-- WRITTEN TASK --
Bring together every line in the data that includes "Heather".

-- EXERCISE INPUT --
---

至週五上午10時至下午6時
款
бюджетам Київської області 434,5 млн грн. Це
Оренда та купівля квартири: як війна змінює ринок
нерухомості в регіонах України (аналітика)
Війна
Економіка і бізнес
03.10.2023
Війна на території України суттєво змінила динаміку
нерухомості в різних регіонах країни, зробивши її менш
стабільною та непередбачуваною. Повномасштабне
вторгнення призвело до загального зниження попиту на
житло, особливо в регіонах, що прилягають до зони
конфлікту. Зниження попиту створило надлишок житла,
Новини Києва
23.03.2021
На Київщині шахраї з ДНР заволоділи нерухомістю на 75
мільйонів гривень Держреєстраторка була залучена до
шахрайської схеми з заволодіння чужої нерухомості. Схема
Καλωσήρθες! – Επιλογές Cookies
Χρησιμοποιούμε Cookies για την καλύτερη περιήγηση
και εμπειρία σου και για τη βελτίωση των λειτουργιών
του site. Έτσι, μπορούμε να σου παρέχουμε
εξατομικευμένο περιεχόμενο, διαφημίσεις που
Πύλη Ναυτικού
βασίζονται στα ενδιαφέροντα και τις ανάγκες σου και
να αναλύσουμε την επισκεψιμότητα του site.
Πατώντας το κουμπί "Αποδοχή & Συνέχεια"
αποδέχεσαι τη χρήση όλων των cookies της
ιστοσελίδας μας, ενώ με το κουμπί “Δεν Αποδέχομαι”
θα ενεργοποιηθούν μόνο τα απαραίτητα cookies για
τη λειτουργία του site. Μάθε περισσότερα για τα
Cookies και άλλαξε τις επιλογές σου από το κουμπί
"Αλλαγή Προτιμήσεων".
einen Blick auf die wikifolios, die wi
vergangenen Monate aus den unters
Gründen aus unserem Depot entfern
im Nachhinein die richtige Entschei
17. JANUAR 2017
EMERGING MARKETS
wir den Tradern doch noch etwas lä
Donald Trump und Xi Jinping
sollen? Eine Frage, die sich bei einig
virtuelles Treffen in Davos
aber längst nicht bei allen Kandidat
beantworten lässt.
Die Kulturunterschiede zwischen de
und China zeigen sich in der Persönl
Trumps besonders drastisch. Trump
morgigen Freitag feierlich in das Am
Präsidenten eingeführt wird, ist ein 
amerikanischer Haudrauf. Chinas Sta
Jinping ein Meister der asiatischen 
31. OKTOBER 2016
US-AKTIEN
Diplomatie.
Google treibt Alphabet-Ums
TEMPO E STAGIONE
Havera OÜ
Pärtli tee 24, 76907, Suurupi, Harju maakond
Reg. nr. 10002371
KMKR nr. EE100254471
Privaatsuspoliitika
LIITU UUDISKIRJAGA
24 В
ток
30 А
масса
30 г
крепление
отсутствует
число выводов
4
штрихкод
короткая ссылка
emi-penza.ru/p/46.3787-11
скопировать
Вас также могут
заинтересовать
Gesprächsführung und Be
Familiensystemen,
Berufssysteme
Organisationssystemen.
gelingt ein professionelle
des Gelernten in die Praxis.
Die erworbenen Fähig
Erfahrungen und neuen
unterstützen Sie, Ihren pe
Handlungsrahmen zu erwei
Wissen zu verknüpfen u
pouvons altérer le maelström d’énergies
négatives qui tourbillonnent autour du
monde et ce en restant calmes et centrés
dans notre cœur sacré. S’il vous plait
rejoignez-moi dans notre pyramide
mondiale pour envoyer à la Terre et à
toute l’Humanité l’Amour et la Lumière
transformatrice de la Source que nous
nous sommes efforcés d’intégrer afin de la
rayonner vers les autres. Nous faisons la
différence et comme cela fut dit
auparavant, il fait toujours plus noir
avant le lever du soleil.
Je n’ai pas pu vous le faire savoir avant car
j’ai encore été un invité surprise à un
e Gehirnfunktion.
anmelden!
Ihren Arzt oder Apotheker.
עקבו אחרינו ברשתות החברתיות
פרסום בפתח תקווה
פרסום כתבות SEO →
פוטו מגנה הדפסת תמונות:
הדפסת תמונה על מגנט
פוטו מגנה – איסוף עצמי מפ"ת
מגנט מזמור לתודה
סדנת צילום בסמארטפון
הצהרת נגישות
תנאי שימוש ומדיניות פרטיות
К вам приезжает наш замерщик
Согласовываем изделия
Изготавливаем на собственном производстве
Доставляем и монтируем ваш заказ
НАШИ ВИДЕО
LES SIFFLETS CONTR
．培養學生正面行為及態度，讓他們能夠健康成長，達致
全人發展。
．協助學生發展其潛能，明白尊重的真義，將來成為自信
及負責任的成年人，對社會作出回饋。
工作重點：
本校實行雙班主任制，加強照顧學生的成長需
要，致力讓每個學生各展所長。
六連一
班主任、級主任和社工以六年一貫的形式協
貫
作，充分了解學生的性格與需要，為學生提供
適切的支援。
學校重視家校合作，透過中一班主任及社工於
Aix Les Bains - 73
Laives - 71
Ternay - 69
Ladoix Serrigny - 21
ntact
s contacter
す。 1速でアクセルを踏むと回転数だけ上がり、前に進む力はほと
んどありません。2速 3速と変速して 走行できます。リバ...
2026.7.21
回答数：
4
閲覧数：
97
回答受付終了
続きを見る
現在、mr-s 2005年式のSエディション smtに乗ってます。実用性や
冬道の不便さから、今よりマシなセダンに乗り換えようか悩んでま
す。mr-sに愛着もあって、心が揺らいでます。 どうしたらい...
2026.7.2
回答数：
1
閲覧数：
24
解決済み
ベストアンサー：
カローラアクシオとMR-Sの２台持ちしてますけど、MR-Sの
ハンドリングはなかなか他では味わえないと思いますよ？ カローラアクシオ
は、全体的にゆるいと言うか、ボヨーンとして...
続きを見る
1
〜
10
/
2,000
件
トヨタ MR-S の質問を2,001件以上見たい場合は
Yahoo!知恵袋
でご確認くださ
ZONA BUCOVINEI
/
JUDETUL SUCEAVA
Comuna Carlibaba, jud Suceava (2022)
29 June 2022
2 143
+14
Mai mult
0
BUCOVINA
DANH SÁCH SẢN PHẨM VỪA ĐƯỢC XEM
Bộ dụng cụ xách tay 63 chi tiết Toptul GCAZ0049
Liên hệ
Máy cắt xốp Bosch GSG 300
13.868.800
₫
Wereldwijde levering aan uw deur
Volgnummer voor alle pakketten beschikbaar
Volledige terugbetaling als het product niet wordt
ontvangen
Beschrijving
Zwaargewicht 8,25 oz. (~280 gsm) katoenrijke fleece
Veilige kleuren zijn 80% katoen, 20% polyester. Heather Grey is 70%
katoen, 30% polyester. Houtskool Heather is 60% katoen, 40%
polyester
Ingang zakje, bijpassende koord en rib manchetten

---

-- REPLY --
Veilige kleuren zijn 80% katoen, 20% polyester. Heather Grey is 70%
katoen, 30% polyester. Houtskool Heather is 60% katoen, 40%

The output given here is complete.